Pictures paired with source code:
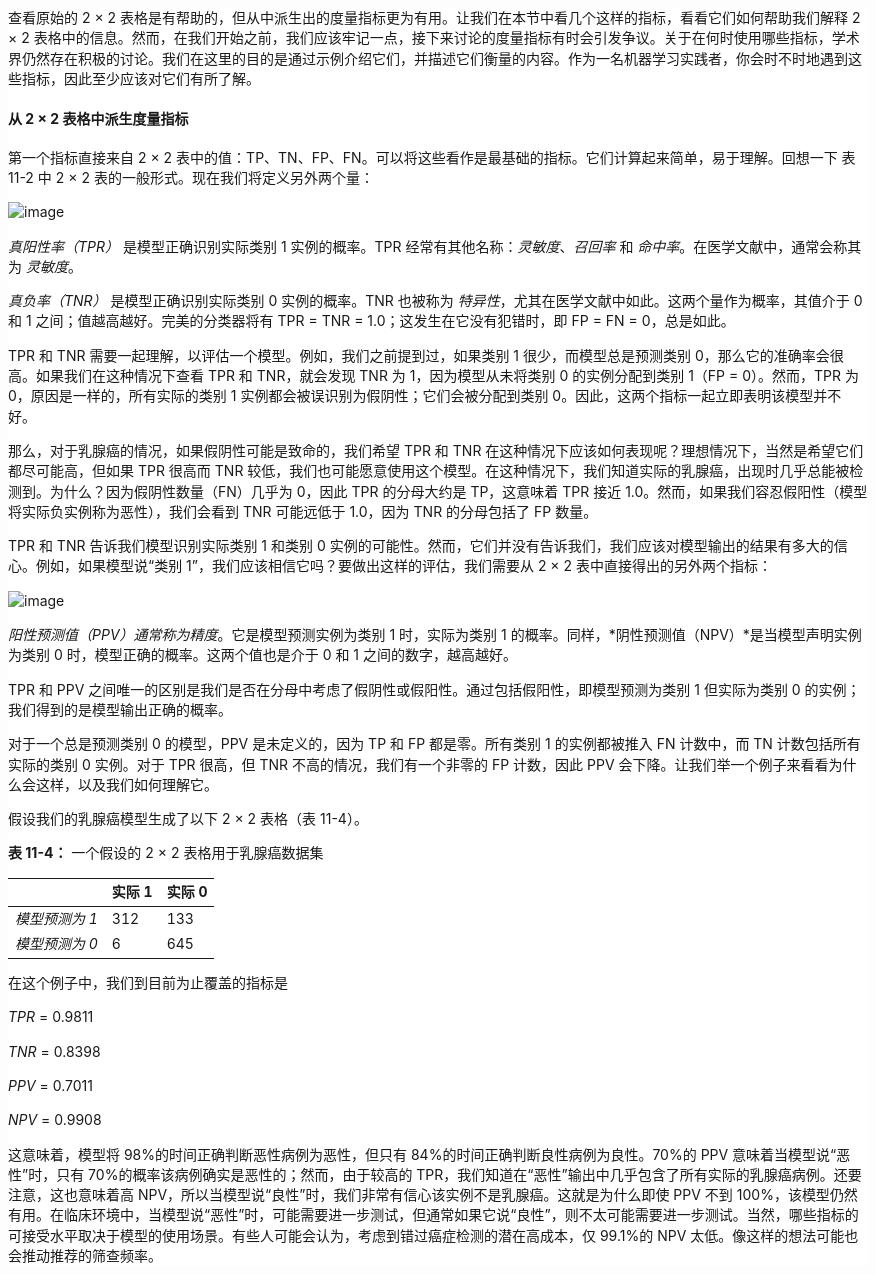 查看原始的 2 × 2 表格是有帮助的，但从中派生出的度量指标更为有用。让我们在本节中看几个这样的指标，看看它们如何帮助我们解释 2 × 2 表格中的信息。然而，在我们开始之前，我们应该牢记一点，接下来讨论的度量指标有时会引发争议。关于在何时使用哪些指标，学术界仍然存在积极的讨论。我们在这里的目的是通过示例介绍它们，并描述它们衡量的内容。作为一名机器学习实践者，你会时不时地遇到这些指标，因此至少应该对它们有所了解。

#### 从 2 × 2 表格中派生度量指标

第一个指标直接来自 2 × 2 表中的值：TP、TN、FP、FN。可以将这些看作是最基础的指标。它们计算起来简单，易于理解。回想一下 表 11-2 中 2 × 2 表的一般形式。现在我们将定义另外两个量：

![image](img/257equ01.jpg)

*真阳性率（TPR）* 是模型正确识别实际类别 1 实例的概率。TPR 经常有其他名称：*灵敏度*、*召回率* 和 *命中率*。在医学文献中，通常会称其为 *灵敏度*。

*真负率（TNR）* 是模型正确识别实际类别 0 实例的概率。TNR 也被称为 *特异性*，尤其在医学文献中如此。这两个量作为概率，其值介于 0 和 1 之间；值越高越好。完美的分类器将有 TPR = TNR = 1.0；这发生在它没有犯错时，即 FP = FN = 0，总是如此。

TPR 和 TNR 需要一起理解，以评估一个模型。例如，我们之前提到过，如果类别 1 很少，而模型总是预测类别 0，那么它的准确率会很高。如果我们在这种情况下查看 TPR 和 TNR，就会发现 TNR 为 1，因为模型从未将类别 0 的实例分配到类别 1（FP = 0）。然而，TPR 为 0，原因是一样的，所有实际的类别 1 实例都会被误识别为假阴性；它们会被分配到类别 0。因此，这两个指标一起立即表明该模型并不好。

那么，对于乳腺癌的情况，如果假阴性可能是致命的，我们希望 TPR 和 TNR 在这种情况下应该如何表现呢？理想情况下，当然是希望它们都尽可能高，但如果 TPR 很高而 TNR 较低，我们也可能愿意使用这个模型。在这种情况下，我们知道实际的乳腺癌，出现时几乎总能被检测到。为什么？因为假阴性数量（FN）几乎为 0，因此 TPR 的分母大约是 TP，这意味着 TPR 接近 1.0。然而，如果我们容忍假阳性（模型将实际负实例称为恶性），我们会看到 TNR 可能远低于 1.0，因为 TNR 的分母包括了 FP 数量。

TPR 和 TNR 告诉我们模型识别实际类别 1 和类别 0 实例的可能性。然而，它们并没有告诉我们，我们应该对模型输出的结果有多大的信心。例如，如果模型说“类别 1”，我们应该相信它吗？要做出这样的评估，我们需要从 2 × 2 表中直接得出的另外两个指标：

![image](img/258equ01.jpg)

*阳性预测值（PPV）*通常称为*精度*。它是模型预测实例为类别 1 时，实际为类别 1 的概率。同样，*阴性预测值（NPV）*是当模型声明实例为类别 0 时，模型正确的概率。这两个值也是介于 0 和 1 之间的数字，越高越好。

TPR 和 PPV 之间唯一的区别是我们是否在分母中考虑了假阴性或假阳性。通过包括假阳性，即模型预测为类别 1 但实际为类别 0 的实例；我们得到的是模型输出正确的概率。

对于一个总是预测类别 0 的模型，PPV 是未定义的，因为 TP 和 FP 都是零。所有类别 1 的实例都被推入 FN 计数中，而 TN 计数包括所有实际的类别 0 实例。对于 TPR 很高，但 TNR 不高的情况，我们有一个非零的 FP 计数，因此 PPV 会下降。让我们举一个例子来看看为什么会这样，以及我们如何理解它。

假设我们的乳腺癌模型生成了以下 2 × 2 表格（表 11-4）。

**表 11-4：** 一个假设的 2 × 2 表格用于乳腺癌数据集

|  | **实际 1** | **实际 0** |
| --- | --- | --- |
| *模型预测为 1* | 312 | 133 |
| *模型预测为 0* | 6 | 645 |

在这个例子中，我们到目前为止覆盖的指标是

*TPR* = 0.9811

*TNR* = 0.8398

*PPV* = 0.7011

*NPV* = 0.9908

这意味着，模型将 98%的时间正确判断恶性病例为恶性，但只有 84%的时间正确判断良性病例为良性。70%的 PPV 意味着当模型说“恶性”时，只有 70%的概率该病例确实是恶性的；然而，由于较高的 TPR，我们知道在“恶性”输出中几乎包含了所有实际的乳腺癌病例。还要注意，这也意味着高 NPV，所以当模型说“良性”时，我们非常有信心该实例不是乳腺癌。这就是为什么即使 PPV 不到 100%，该模型仍然有用。在临床环境中，当模型说“恶性”时，可能需要进一步测试，但通常如果它说“良性”，则不太可能需要进一步测试。当然，哪些指标的可接受水平取决于模型的使用场景。有些人可能会认为，考虑到错过癌症检测的潜在高成本，仅 99.1%的 NPV 太低。像这样的想法可能也会推动推荐的筛查频率。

TASK REQUIREMENTS: Every record must be transcribed faithfully, with no picture carried over.

OUTPUT OF THE EXERCISE:
 查看原始的 2 × 2 表格是有帮助的，但从中派生出的度量指标更为有用。让我们在本节中看几个这样的指标，看看它们如何帮助我们解释 2 × 2 表格中的信息。然而，在我们开始之前，我们应该牢记一点，接下来讨论的度量指标有时会引发争议。关于在何时使用哪些指标，学术界仍然存在积极的讨论。我们在这里的目的是通过示例介绍它们，并描述它们衡量的内容。作为一名机器学习实践者，你会时不时地遇到这些指标，因此至少应该对它们有所了解。

#### 从 2 × 2 表格中派生度量指标

第一个指标直接来自 2 × 2 表中的值：TP、TN、FP、FN。可以将这些看作是最基础的指标。它们计算起来简单，易于理解。回想一下 表 11-2 中 2 × 2 表的一般形式。现在我们将定义另外两个量：

![image](img/257equ01.jpg)

*真阳性率（TPR）* 是模型正确识别实际类别 1 实例的概率。TPR 经常有其他名称：*灵敏度*、*召回率* 和 *命中率*。在医学文献中，通常会称其为 *灵敏度*。

*真负率（TNR）* 是模型正确识别实际类别 0 实例的概率。TNR 也被称为 *特异性*，尤其在医学文献中如此。这两个量作为概率，其值介于 0 和 1 之间；值越高越好。完美的分类器将有 TPR = TNR = 1.0；这发生在它没有犯错时，即 FP = FN = 0，总是如此。

TPR 和 TNR 需要一起理解，以评估一个模型。例如，我们之前提到过，如果类别 1 很少，而模型总是预测类别 0，那么它的准确率会很高。如果我们在这种情况下查看 TPR 和 TNR，就会发现 TNR 为 1，因为模型从未将类别 0 的实例分配到类别 1（FP = 0）。然而，TPR 为 0，原因是一样的，所有实际的类别 1 实例都会被误识别为假阴性；它们会被分配到类别 0。因此，这两个指标一起立即表明该模型并不好。

那么，对于乳腺癌的情况，如果假阴性可能是致命的，我们希望 TPR 和 TNR 在这种情况下应该如何表现呢？理想情况下，当然是希望它们都尽可能高，但如果 TPR 很高而 TNR 较低，我们也可能愿意使用这个模型。在这种情况下，我们知道实际的乳腺癌，出现时几乎总能被检测到。为什么？因为假阴性数量（FN）几乎为 0，因此 TPR 的分母大约是 TP，这意味着 TPR 接近 1.0。然而，如果我们容忍假阳性（模型将实际负实例称为恶性），我们会看到 TNR 可能远低于 1.0，因为 TNR 的分母包括了 FP 数量。

TPR 和 TNR 告诉我们模型识别实际类别 1 和类别 0 实例的可能性。然而，它们并没有告诉我们，我们应该对模型输出的结果有多大的信心。例如，如果模型说“类别 1”，我们应该相信它吗？要做出这样的评估，我们需要从 2 × 2 表中直接得出的另外两个指标：

![image](img/258equ01.jpg)

*阳性预测值（PPV）*通常称为*精度*。它是模型预测实例为类别 1 时，实际为类别 1 的概率。同样，*阴性预测值（NPV）*是当模型声明实例为类别 0 时，模型正确的概率。这两个值也是介于 0 和 1 之间的数字，越高越好。

TPR 和 PPV 之间唯一的区别是我们是否在分母中考虑了假阴性或假阳性。通过包括假阳性，即模型预测为类别 1 但实际为类别 0 的实例；我们得到的是模型输出正确的概率。

对于一个总是预测类别 0 的模型，PPV 是未定义的，因为 TP 和 FP 都是零。所有类别 1 的实例都被推入 FN 计数中，而 TN 计数包括所有实际的类别 0 实例。对于 TPR 很高，但 TNR 不高的情况，我们有一个非零的 FP 计数，因此 PPV 会下降。让我们举一个例子来看看为什么会这样，以及我们如何理解它。

假设我们的乳腺癌模型生成了以下 2 × 2 表格（表 11-4）。

**表 11-4：** 一个假设的 2 × 2 表格用于乳腺癌数据集

|  | **实际 1** | **实际 0** |
| --- | --- | --- |
| *模型预测为 1* | 312 | 133 |
| *模型预测为 0* | 6 | 645 |

在这个例子中，我们到目前为止覆盖的指标是

*TPR* = 0.9811

*TNR* = 0.8398

*PPV* = 0.7011

*NPV* = 0.9908

这意味着，模型将 98%的时间正确判断恶性病例为恶性，但只有 84%的时间正确判断良性病例为良性。70%的 PPV 意味着当模型说“恶性”时，只有 70%的概率该病例确实是恶性的；然而，由于较高的 TPR，我们知道在“恶性”输出中几乎包含了所有实际的乳腺癌病例。还要注意，这也意味着高 NPV，所以当模型说“良性”时，我们非常有信心该实例不是乳腺癌。这就是为什么即使 PPV 不到 100%，该模型仍然有用。在临床环境中，当模型说“恶性”时，可能需要进一步测试，但通常如果它说“良性”，则不太可能需要进一步测试。当然，哪些指标的可接受水平取决于模型的使用场景。有些人可能会认为，考虑到错过癌症检测的潜在高成本，仅 99.1%的 NPV 太低。像这样的想法可能也会推动推荐的筛查频率。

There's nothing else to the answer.